It has been twelve months since billions of marine animals along the West Coast of British Columbia perished during a record breaking heat wave. Temperatures of between 35°C and 40°C were recorded at the Cortes Island School during the last five days of June.
The initial die-off reports from Cortes were relatively small in scale. There were several hundred dead cockles in front of Hollyhock; perhaps over 100 juvenile Dungeness Crabs at Smelt Bay; a ‘persistent stench’ lasting for days from the dead oysters in Squirrel Cove.
Cortes Radio broadcast two accounts of the die-offs on July 8. One consisted of accounts gleaned around the island. The other was an interview with Dr Chris Harley, a marine biologist at the University of British Columbia.
“We had some of the hottest weather we’ve ever had and it happened to be on days with very low tides and that combination was pretty lethal for a lot of things,” he explained.

I subsequently emailed Harley several photos of dead mussels from Smelt Bay. There appeared to have been thousands. Snails were attached to some of the mussel shells.
Harley responded, “Yes, you do have some snails in your photo. Those guys are apparently pretty tough. I’ve seen them on other beaches, where other species didn’t make it through the heat wave. One of them in the upper-middle part of the second photo has glued itself onto the edge of a mussel shell with a little blob of mucus. They do that so that as little as possible touches a hot surface.”

He suggested returning to Smelt Bay. This time, I should lay out a series of plots and put a metre stick in the images to indicate the scale.
Most of the dead mussels had washed away by the time I returned, but there were also what appeared to be thousands of dead sand dollars.
‘Wow!’ emailed Harley, looking through the subsequent images from sand dollar plots.
Dr Harley initially believed a billion marine creatures may have perished.
When I interviewed him again, three months later, that number had grown to possibly as many as 10 billion casualties.

“Looking at the map of where the high temperatures were the highest, the north end of the Straight of Georgia is one of the places that got the hottest — for coastal communities at least,” he explained.
“We know from some work the Hakai Institute is doing on Quadra Island, there are other places in that area where muscles have died off. They are no longer on the rocks where they used to be. In my own sampling – I made it not quite as far north as Comox and Campbell River – there were certainly still a lot of dead barnacles in evidence.”

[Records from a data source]
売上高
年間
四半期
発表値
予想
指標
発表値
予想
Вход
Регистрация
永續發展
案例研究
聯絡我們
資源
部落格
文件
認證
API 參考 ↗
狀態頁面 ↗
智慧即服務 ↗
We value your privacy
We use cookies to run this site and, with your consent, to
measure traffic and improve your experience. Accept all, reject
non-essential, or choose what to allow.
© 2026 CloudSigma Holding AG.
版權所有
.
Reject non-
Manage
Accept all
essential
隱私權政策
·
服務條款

• _Questions_
(a) In the account of the British Columbia heat wave die-off, what temperatures were recorded at the Cortes Island School during the last five days of June?
(b) Resume the account of the British Columbia heat wave die-off after its final sentence.
These entries come from a source separate from the text.

• _Outputs for the tasks_
(a) Temperatures between 35°C and 40°C were recorded there.

(b)
On Monday June 27, 2022, I returned to the part of Smelt Bay where I had taken photos.
One of the most striking images from last year is a large boulder where hundreds of mussels died. They were swept away by the time I did my ‘plots.’* I can vaguely remember there were also mussels lower down on the side, where there would have been some shade. They survived. There are probably hundreds of mussels on the side of that boulder today.

There were also some survivors in the rocks where I laid out plots a year ago, but so few that I did not repeat the procedure.
Looking back through the year-old images of sand dollars, I see that there were actually a few scattered survivors.
Yesterday, I tried to see how many survivors there were within one metre of each other. Most of the 10 images I took display a solitary sand dollar, but there were 3 in one picture and 5 in another.

Last year, on July 10, local biologist Deb Cowper discovered that as much as 85% of the sand dollars in Mansons Lagoon may have perished.
The devastation looks much worse in some of the photos taken at that time, but there also appear to have been relatively intact patches of sand dollars that survived.
A picture of one of these surviving patches, beside one of the islands in the lagoon, is at the top of this page.
Dr Harley recently told CTV News,“If we have another heat wave this summer, it would be a problem. An ecosystem might be able to handle a big heat wave once every few decades — there’s enough time for recovery — but if it starts hitting every four or five years, the species that we’re used to just can no longer persist.”
Top photo credit: A surviving patch of sand dollars in Mansons Lagoon – Photo taken July 27, 2022, by Roy L Hales
Footnote
* I took a series of photos with a metre stick in them. A proper plot would have been laid out in 1 metre squares. The number and precise location of all the marine creatures within each square would have been recorded and individual specimens bagged for shipment to a lab.